Albiston, conducted in-depth interviews with the people who called the legal aid hotline after they negotiated and took their leave. None of the people in her study made formal legal claims, but they used the information they had about the law to enforce their legal rights. This is tremendously important for our understanding of law’s efficacy in the workplace but the fact that the people never filed legal claims makes them very hard to study and invisible to debates about the utility of law (until her research). The types of resistance they met now could be operationalized and quantitatively tested; we could debate what the dependent variable should be (whether the employee got all they were legally entitled to; whether they were satisfied with the outcome; etc), but without this path breaking research, these issues would not be on the table for debate at all.
Another example of qualitative work on law in organizations is Carol Heimer’s study of decisions about the treatment of severely premature infants that is instructive about law in an organizational context as well in Competing Institutions. Using ethnographic research methods, Heimer and Staffen explore what happens when legal claims confront moral and professional claims in life or death decisions about preemies. Parents enjoy the legal right to make medical decisions for their children -- a right that is bolstered by the patient’s rights movement. The infants, however, enjoy certain rights which become the obligation of the professionals to ensure. Doctors, nurses, social workers, and lawyers all make competing claims to law, moral authority (parenting), medical knowledge (doctors) and a different sort of medical knowledge (nurses) in decisions about medical treatment (or stopping medical treatment) Law is not enough to determine outcome. The confluence of professional knowledge and institutional power can be determinative when mounted against some parents (poor, uneducated, perceived as “uncaring”) while other parents are able to resist, often invoking their rights. Clearly, rights do not determine the situation. Rather, they are mediated through the organization and the professionals operating within it.

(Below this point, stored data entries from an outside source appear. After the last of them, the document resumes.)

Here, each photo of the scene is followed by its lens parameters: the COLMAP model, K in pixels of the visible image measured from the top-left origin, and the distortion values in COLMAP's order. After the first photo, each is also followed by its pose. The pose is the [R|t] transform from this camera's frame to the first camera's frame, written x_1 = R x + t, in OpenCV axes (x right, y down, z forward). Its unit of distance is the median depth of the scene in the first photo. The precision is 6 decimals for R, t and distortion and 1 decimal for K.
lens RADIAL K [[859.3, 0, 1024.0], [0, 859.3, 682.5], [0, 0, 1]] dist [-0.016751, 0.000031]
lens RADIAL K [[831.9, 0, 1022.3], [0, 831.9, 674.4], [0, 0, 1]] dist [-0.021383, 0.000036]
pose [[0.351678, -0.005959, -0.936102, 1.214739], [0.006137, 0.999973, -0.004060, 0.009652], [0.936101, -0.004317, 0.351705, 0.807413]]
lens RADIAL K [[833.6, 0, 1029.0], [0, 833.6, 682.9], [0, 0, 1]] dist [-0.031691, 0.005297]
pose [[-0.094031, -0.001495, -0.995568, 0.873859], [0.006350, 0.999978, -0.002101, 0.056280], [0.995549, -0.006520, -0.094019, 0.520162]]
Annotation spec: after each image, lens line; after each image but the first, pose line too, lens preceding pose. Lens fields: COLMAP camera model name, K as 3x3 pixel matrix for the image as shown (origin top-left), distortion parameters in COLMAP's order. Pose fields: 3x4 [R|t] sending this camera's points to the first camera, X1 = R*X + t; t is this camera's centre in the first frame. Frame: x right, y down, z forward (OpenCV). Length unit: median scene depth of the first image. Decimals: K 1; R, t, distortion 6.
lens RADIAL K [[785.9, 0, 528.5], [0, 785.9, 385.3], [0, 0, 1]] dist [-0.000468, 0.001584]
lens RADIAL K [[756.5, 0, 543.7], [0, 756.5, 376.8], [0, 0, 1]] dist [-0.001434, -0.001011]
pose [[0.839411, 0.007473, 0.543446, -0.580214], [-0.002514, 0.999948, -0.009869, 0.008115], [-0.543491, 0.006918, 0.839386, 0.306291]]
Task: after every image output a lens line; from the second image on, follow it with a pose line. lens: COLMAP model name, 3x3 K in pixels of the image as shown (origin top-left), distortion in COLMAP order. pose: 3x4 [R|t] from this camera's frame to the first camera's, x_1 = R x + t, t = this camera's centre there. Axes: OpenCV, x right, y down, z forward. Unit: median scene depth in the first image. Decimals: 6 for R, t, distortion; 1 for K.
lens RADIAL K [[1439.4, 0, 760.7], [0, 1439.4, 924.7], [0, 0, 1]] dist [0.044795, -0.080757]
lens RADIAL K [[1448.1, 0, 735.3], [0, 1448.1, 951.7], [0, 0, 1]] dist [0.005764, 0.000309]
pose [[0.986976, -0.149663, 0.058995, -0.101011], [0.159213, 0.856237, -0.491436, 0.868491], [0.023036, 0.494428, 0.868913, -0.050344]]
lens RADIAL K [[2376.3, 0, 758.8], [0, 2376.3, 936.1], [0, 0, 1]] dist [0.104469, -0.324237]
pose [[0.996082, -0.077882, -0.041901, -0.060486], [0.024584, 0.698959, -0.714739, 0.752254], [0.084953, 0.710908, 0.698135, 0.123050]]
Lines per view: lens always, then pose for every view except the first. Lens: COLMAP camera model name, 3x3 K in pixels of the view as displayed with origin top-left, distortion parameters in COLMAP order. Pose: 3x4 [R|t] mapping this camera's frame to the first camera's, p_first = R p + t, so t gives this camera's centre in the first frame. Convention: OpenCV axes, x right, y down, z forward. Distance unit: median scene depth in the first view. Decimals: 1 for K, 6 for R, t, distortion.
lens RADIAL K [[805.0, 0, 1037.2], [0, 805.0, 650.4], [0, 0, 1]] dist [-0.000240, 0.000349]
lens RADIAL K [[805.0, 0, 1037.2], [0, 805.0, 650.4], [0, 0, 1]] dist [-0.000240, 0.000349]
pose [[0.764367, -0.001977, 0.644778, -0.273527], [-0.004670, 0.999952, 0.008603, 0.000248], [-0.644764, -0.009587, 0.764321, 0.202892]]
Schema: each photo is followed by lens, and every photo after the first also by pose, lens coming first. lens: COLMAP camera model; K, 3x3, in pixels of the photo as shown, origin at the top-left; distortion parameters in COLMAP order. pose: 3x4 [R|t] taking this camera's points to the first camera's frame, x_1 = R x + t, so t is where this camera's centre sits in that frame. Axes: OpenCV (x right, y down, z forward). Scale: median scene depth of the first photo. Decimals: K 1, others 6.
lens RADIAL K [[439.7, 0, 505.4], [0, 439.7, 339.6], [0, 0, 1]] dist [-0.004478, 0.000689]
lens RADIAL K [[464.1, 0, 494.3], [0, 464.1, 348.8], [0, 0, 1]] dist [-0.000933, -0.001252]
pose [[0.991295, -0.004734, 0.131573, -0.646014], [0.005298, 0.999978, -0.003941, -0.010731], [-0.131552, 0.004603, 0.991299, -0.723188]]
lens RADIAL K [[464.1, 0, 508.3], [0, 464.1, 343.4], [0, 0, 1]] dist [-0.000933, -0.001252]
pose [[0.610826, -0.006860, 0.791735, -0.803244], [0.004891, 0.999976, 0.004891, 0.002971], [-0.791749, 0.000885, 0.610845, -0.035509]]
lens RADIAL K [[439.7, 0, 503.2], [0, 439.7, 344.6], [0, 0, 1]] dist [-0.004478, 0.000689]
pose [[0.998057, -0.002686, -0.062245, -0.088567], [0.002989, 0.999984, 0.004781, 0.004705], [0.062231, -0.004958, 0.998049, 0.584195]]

This kind of research required hundreds of hours of ethnographic field work. Heimer and Staffen (her co-author of this book) were in the hospitals, gaining the trust of all of the parties involved, and ultimately were able to observe discussions in which decisions were made about care.
These are but two examples of qualitative studies of law in organizations, but they demonstrate how organizational prerogatives can compete with, filter, distort, or amplify rights claims. These subtle processes which law is intended to affect often must be studied qualitatively so that we can understand the empirical reality of law on the ground.